*Required work:* Report back the lines in this listing that carry the string "text".

*Input for this task:*
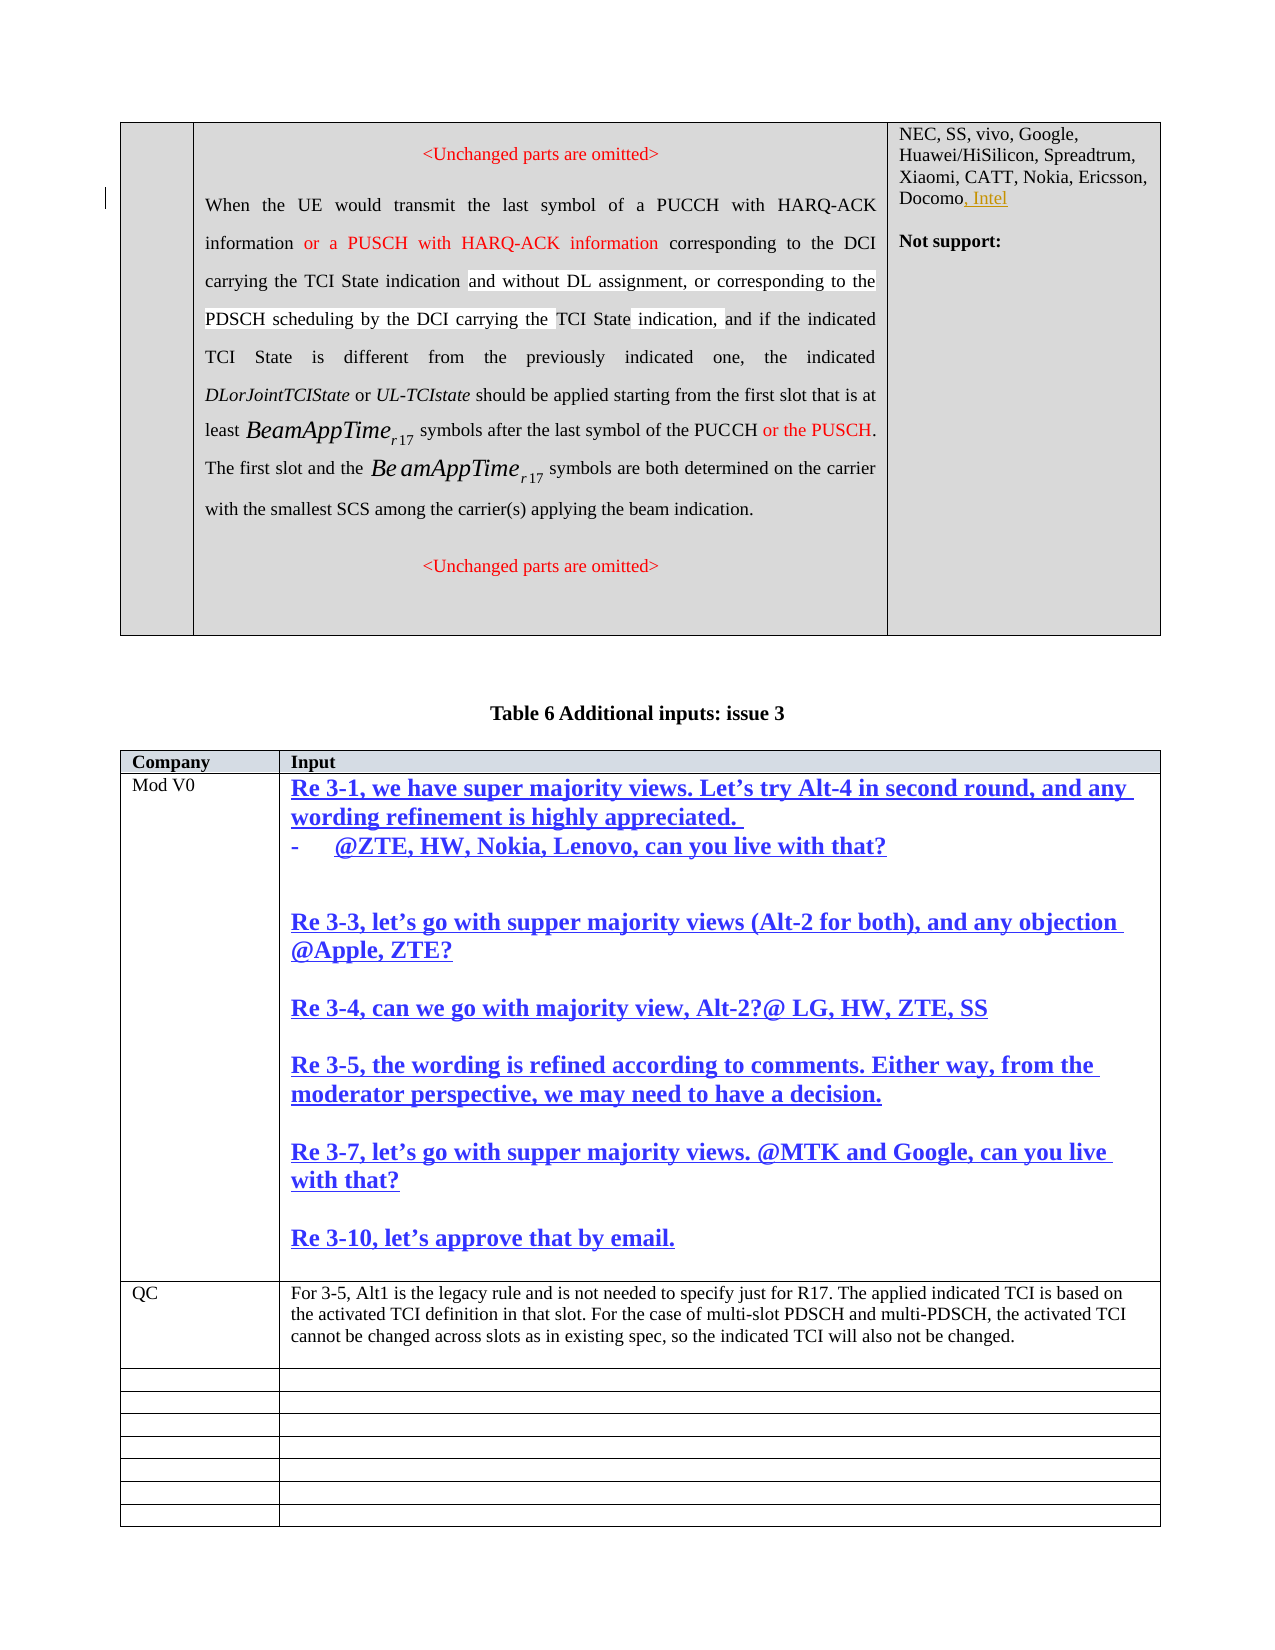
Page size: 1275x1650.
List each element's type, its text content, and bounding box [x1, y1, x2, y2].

table_header Input [280, 751, 1160, 772]
text Table 6 Additional inputs: issue 3 [120, 694, 1155, 732]
table_cell 3-10 [121, 123, 193, 635]
table_cell [280, 1392, 1160, 1413]
table_cell [121, 1437, 279, 1458]
table_cell [121, 1414, 279, 1436]
table_cell [121, 1482, 279, 1503]
table_cell [280, 1437, 1160, 1458]
table_cell [280, 1482, 1160, 1503]
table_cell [194, 123, 887, 635]
table_cell [280, 1414, 1160, 1436]
table_cell [280, 1505, 1160, 1526]
table_cell Re 3-1, we have super majority views. Let’s try Alt-4 in second round, and any wording refinement is highly appreciated. @ZTE, HW, Nokia, Lenovo, can you live with that? Re 3-3, let’s go with supper majority views (Alt-2 for both), and any objection @Apple, ZTE? Re 3-4, can we go with majority view, Alt-2?@ LG, HW, ZTE, SS Re 3-5, the wording is refined according to comments. Either way, from the moderator perspective, we may need to have a decision. Re 3-7, let’s go with supper majority views. @MTK and Google, can you live with that? Re 3-10, let’s approve that by email. [280, 774, 1160, 1281]
table_cell [121, 1392, 279, 1413]
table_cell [888, 123, 1160, 635]
table_cell [121, 1369, 279, 1391]
table_cell [280, 1369, 1160, 1391]
table_cell [280, 1459, 1160, 1481]
table_header Company [121, 751, 279, 772]
table_cell [121, 1505, 279, 1526]
table_cell For 3-5, Alt1 is the legacy rule and is not needed to specify just for R17. The applied indicated TCI is based on the activated TCI definition in that slot. For the case of multi-slot PDSCH and multi-PDSCH, the activated TCI cannot be changed across slots as in existing spec, so the indicated TCI will also not be changed. [280, 1282, 1160, 1368]
table_cell QC [121, 1282, 279, 1368]
table_cell Mod V0 [121, 774, 279, 1281]
table_cell [121, 1459, 279, 1481]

*Answer area:*
List each element's type, its text content, and bounding box [x1, y1, x2, y2].
text Table 6 Additional inputs: issue 3 [120, 694, 1155, 732]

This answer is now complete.